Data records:
◆ ◆ ◆ ◆

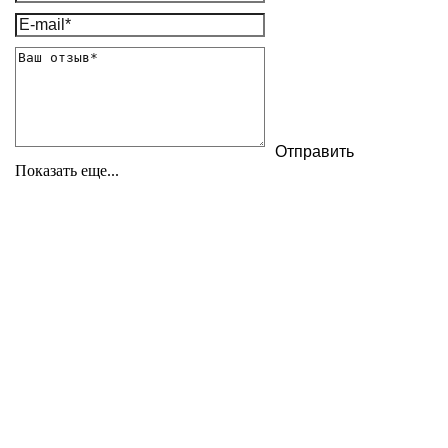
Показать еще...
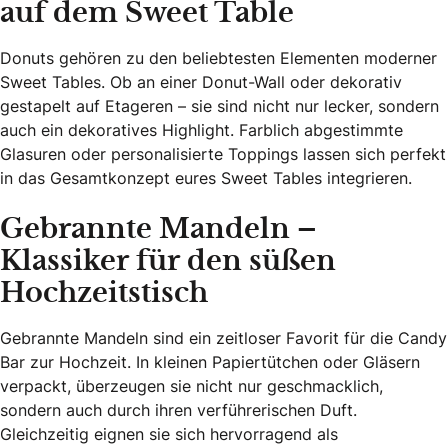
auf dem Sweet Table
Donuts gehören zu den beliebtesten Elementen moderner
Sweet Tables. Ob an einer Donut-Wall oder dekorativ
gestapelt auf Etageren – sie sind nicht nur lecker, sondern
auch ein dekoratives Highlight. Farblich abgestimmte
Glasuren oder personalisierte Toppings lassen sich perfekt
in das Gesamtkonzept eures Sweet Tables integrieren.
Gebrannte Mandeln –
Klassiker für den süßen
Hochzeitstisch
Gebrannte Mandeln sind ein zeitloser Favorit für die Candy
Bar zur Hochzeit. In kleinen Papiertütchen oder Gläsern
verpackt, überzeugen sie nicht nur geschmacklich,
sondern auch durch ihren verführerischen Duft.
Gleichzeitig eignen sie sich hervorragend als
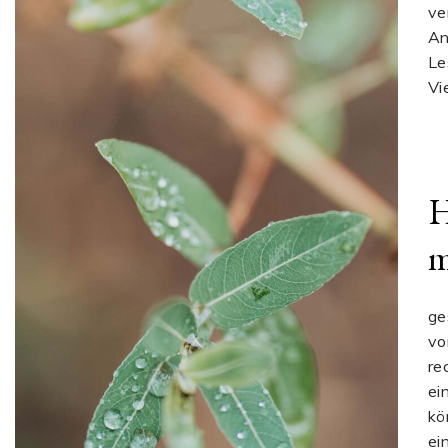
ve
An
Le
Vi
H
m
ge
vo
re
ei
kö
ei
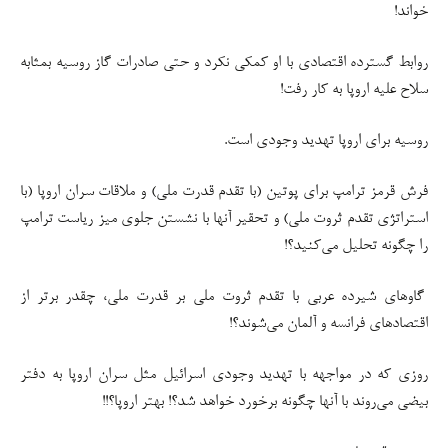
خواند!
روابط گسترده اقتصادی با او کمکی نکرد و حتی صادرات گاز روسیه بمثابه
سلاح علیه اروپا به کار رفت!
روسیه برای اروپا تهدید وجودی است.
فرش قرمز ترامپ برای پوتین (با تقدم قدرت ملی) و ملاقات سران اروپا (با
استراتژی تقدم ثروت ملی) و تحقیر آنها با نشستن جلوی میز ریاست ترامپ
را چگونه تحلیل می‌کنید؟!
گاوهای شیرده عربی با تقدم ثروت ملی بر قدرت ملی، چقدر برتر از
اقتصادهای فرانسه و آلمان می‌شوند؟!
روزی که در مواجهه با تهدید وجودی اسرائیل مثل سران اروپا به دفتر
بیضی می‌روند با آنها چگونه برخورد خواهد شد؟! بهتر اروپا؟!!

◆ ◆ ◆ ◆

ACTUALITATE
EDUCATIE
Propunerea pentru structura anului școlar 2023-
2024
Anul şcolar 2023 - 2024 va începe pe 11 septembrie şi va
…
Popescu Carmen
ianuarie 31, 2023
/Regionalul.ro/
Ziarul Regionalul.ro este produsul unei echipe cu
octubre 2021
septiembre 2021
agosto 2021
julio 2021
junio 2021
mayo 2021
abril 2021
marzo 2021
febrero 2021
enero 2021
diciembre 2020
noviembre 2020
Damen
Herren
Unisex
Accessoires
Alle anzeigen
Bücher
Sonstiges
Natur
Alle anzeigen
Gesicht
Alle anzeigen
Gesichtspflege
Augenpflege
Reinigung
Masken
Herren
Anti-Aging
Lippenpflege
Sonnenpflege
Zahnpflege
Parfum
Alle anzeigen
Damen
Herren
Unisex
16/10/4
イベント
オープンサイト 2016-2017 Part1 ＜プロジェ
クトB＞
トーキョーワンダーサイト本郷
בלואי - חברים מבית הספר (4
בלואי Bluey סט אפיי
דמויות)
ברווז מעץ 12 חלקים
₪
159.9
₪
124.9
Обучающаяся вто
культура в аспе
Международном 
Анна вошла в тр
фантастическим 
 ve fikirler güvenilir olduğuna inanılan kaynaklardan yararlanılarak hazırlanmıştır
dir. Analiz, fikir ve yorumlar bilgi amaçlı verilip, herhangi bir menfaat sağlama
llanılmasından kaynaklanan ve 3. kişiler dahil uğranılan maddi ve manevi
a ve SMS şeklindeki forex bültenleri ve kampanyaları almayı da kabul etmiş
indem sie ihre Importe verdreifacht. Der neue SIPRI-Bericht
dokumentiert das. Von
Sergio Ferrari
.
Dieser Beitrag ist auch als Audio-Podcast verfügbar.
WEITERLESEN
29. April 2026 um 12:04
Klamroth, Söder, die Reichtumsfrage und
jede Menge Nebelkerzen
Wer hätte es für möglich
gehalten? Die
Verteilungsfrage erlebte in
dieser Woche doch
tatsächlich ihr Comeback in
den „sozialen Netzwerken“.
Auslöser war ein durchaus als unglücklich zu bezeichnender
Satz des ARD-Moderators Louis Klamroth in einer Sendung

◆ ◆ ◆ ◆

* WHAT THE EXERCISE ASKS
Tally up the lines holding the string "آنها" in the data above, and respond with nothing but the number.

* EXERCISE OUTPUT
2